Thüringens niedergelassene Ärzte streiten mit Land und Kommunen über Kosten für die Behandlung von Flüchtlingen. Nach Angaben der Kassenärztlichen Vereinigung (KV) Thüringen sind Arztpraxen in den vergangenen zwei Jahren auf einem Teil der Kosten dafür sitzen geblieben. Allein für das erste Quartal 2016 hätten Land und Kommunen Behandlungen im Wert von 300.000 Euro nicht vergütet, kritisierte die KV. Im gesamten Jahr 2015 – als die Flüchtlingszahlen ab dem Spätsommer deutlich zunahmen – seien 25.000 Euro nicht überwiesen worden. Etwa ein Drittel der Landkreise und kreisfreien Städte sowie das Landesverwaltungsamt hätten offene Forderungen noch nicht beglichen.  (1)

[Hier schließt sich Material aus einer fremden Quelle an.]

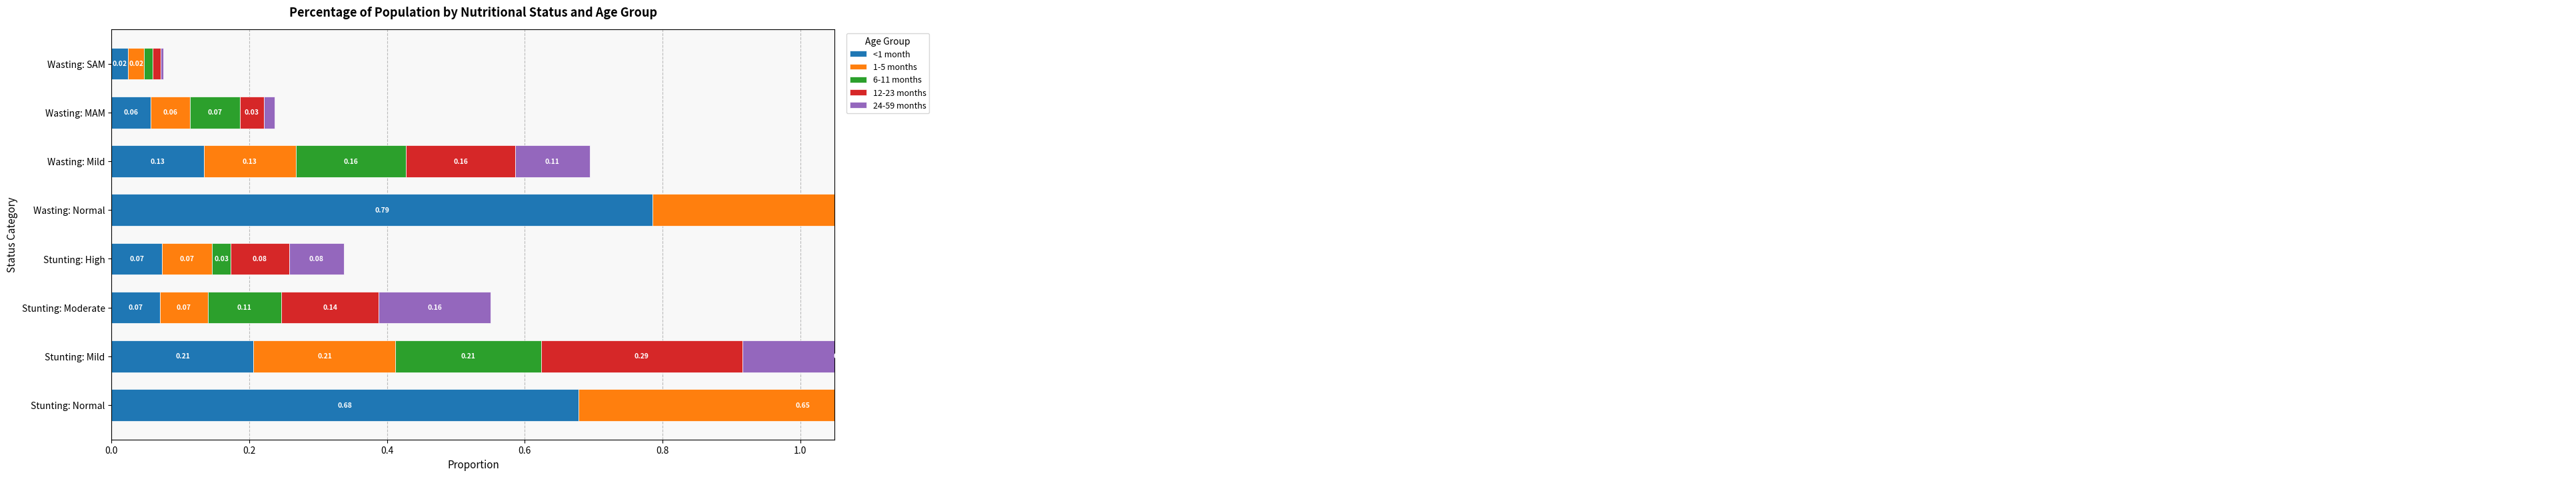

Which series has the largest total across all categories?

<1 month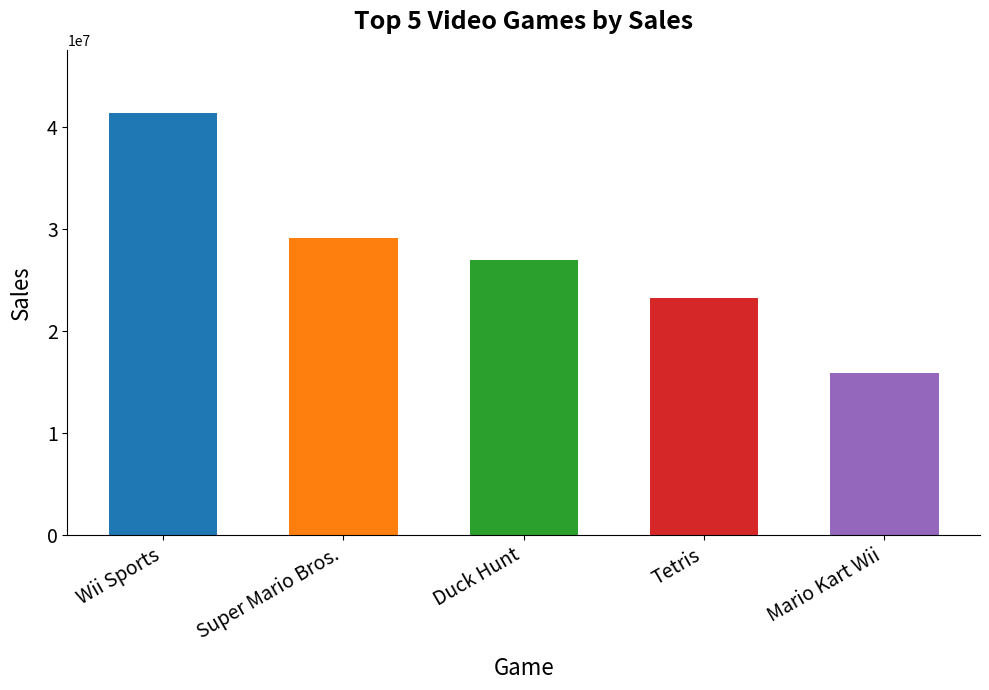

List the labels in order of value, smallest first.

Mario Kart Wii, Tetris, Duck Hunt, Super Mario Bros., Wii Sports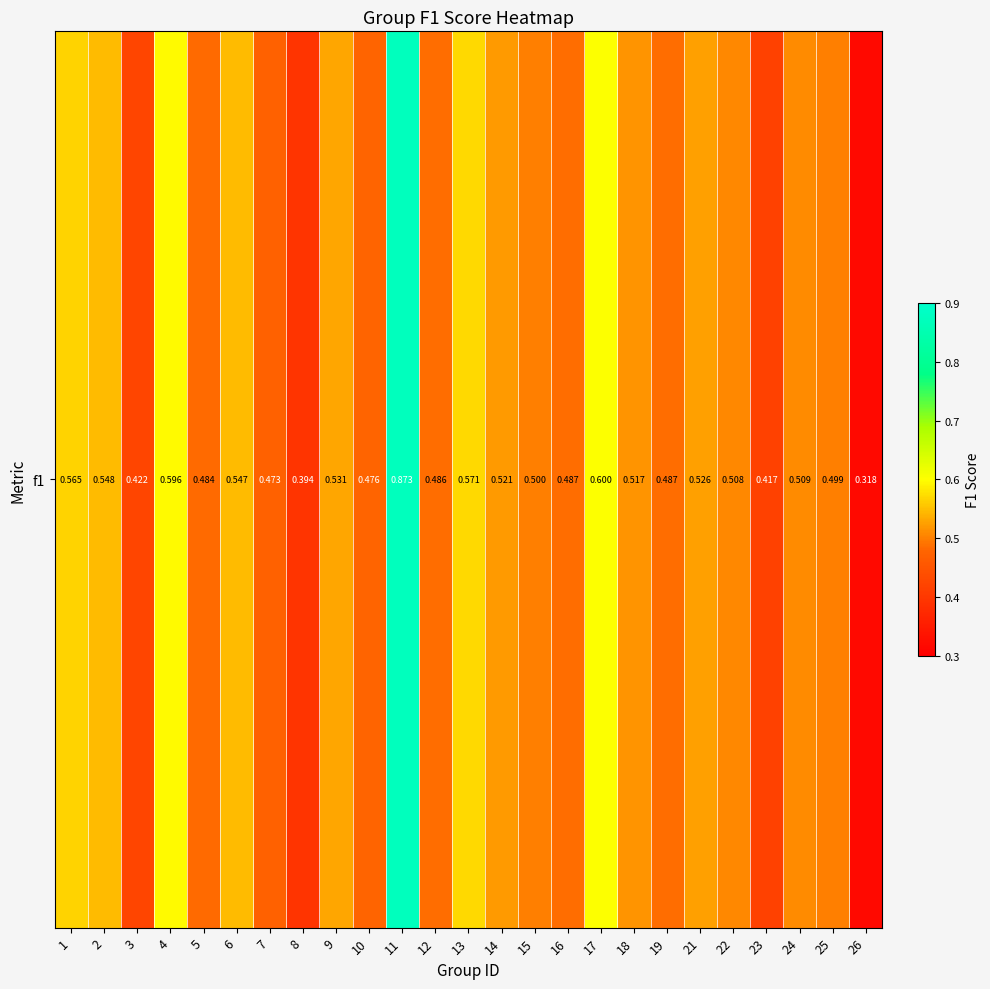

Rank the categories by value from highest to lowest.

11, 17, 4, 13, 1, 2, 6, 9, 21, 14, 18, 24, 22, 15, 25, 16, 19, 12, 5, 10, 7, 3, 23, 8, 26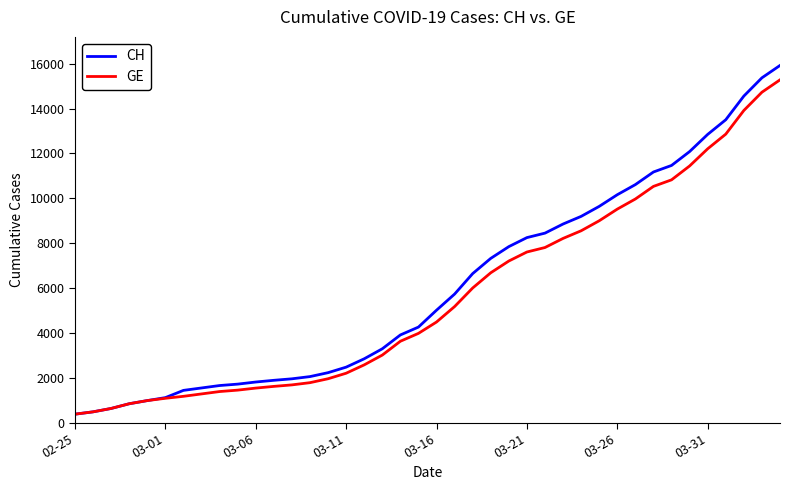

What is the maximum value shown in the chart?

15926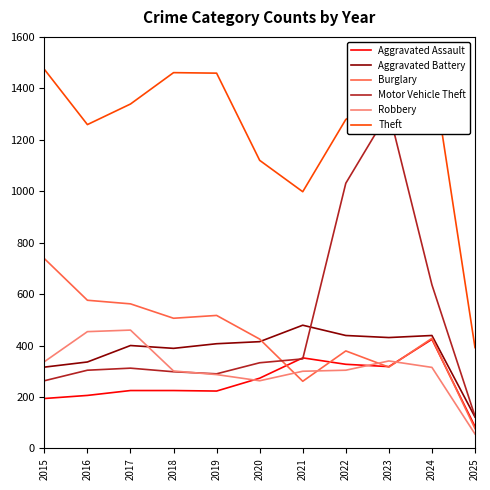

What is the total value across all series at 2022?

3759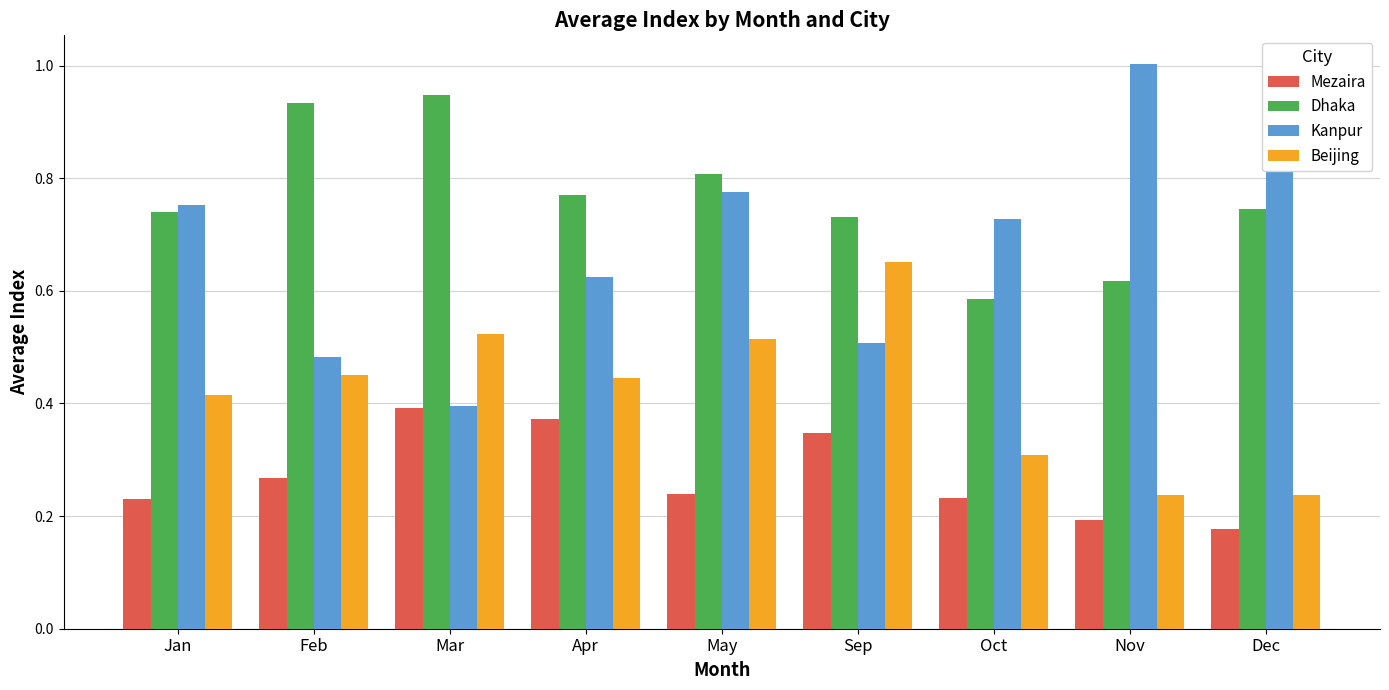

At which label does Kanpur reach its minimum?

Mar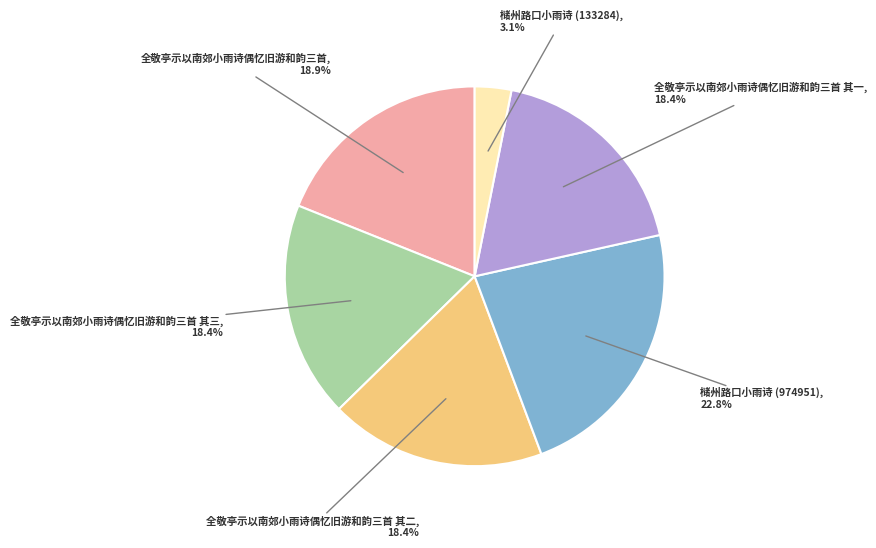

To the nearest percent, what is the difference between the largest and smallest slice percentages?

20%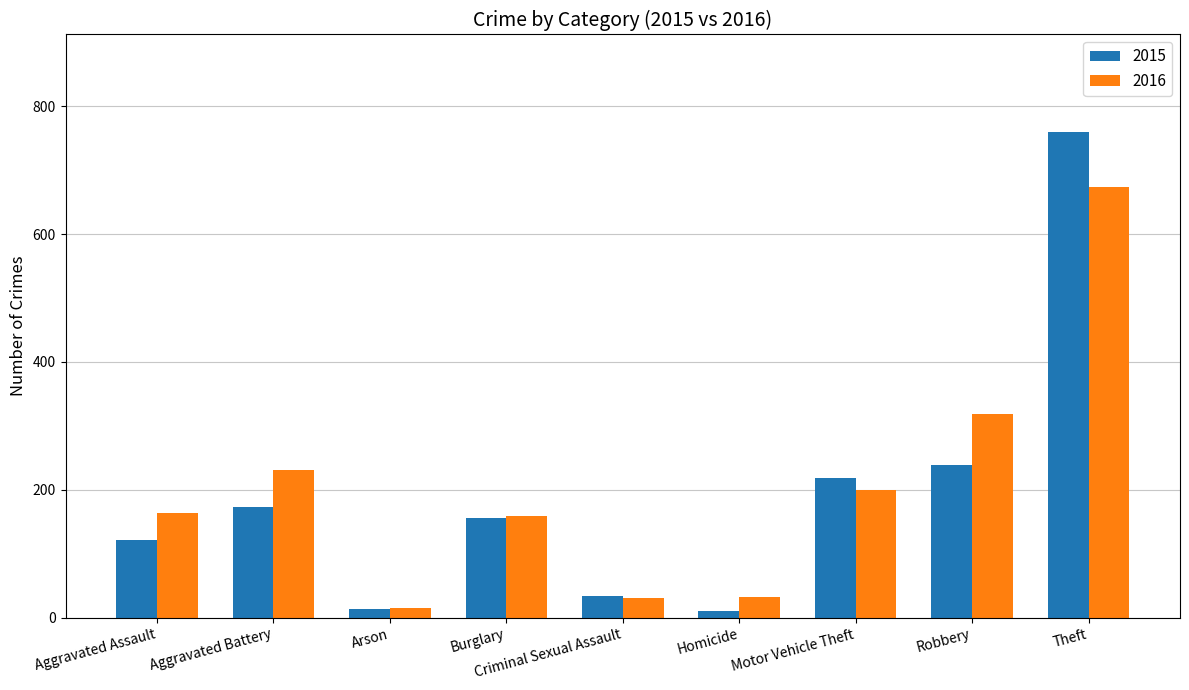

Is the value of 2015 at Motor Vehicle Theft greater than the value of 2016 at Theft?

No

Völlig abstrus erscheint die Lage dann im Notdienst und der Notfallambulanz:

Probleme gibt es laut KV es auch bei der Abrechnung von Leistungen, die im Notdienst erbracht wurden: Hier weigerten sich Land und Kommunen unter anderem wegen fehlerhafter und unvollständiger Personenangaben zu zahlen.

Das lassen wir uns auf der Zunge zergehen…..   Unter beständigem Rechtsbruch werden zu hunderttausenden Menschen ins Land gelassen von denen wir nicht wissen, wer sie sind, mitunter wissen wir nicht einmal, wo sie sich aufhalten.  Geschickt unter Mehrfachidenditäten versteckt erschleicht man sich Sozialleistungen und die Leistungserbringer werden dafür genau von denen nicht bezahlt, die diesen Rechtsbruch erst möglich gemacht haben.

So entlarvt sich wieder einmal die Doppelmoral  linker Politik.  Orwell lässt grüßen.  Alle Menschen sind gleich, aber einige sind gleicher.